#### About this task
Reproduce the full listing that follows, matching it exactly.
____________
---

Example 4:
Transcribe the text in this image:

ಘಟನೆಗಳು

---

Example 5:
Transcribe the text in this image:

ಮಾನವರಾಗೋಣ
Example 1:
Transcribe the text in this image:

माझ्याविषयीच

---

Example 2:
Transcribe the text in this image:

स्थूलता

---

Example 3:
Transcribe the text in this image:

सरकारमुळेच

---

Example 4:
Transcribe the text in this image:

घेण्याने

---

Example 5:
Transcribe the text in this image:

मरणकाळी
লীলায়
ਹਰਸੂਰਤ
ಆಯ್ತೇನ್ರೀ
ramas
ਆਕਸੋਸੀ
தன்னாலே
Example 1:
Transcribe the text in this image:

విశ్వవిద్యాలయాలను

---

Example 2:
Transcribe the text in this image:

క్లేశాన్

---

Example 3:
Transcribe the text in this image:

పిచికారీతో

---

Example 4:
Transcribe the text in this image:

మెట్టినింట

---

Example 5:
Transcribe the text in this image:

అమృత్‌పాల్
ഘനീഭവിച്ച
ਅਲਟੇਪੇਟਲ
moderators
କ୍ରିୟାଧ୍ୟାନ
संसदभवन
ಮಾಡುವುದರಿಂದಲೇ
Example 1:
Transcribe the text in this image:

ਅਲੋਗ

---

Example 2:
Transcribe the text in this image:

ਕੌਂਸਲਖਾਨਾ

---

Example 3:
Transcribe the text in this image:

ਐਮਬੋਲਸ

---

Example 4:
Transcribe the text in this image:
____________
#### Solution
---

Example 4:
Transcribe the text in this image:

ಘಟನೆಗಳು

---

Example 5:
Transcribe the text in this image:

ಮಾನವರಾಗೋಣ
Example 1:
Transcribe the text in this image:

माझ्याविषयीच

---

Example 2:
Transcribe the text in this image:

स्थूलता

---

Example 3:
Transcribe the text in this image:

सरकारमुळेच

---

Example 4:
Transcribe the text in this image:

घेण्याने

---

Example 5:
Transcribe the text in this image:

मरणकाळी
লীলায়
ਹਰਸੂਰਤ
ಆಯ್ತೇನ್ರೀ
ramas
ਆਕਸੋਸੀ
தன்னாலே
Example 1:
Transcribe the text in this image:

విశ్వవిద్యాలయాలను

---

Example 2:
Transcribe the text in this image:

క్లేశాన్

---

Example 3:
Transcribe the text in this image:

పిచికారీతో

---

Example 4:
Transcribe the text in this image:

మెట్టినింట

---

Example 5:
Transcribe the text in this image:

అమృత్‌పాల్
ഘനീഭവിച്ച
ਅਲਟੇਪੇਟਲ
moderators
କ୍ରିୟାଧ୍ୟାନ
संसदभवन
ಮಾಡುವುದರಿಂದಲೇ
Example 1:
Transcribe the text in this image:

ਅਲੋਗ

---

Example 2:
Transcribe the text in this image:

ਕੌਂਸਲਖਾਨਾ

---

Example 3:
Transcribe the text in this image:

ਐਮਬੋਲਸ

---

Example 4:
Transcribe the text in this image:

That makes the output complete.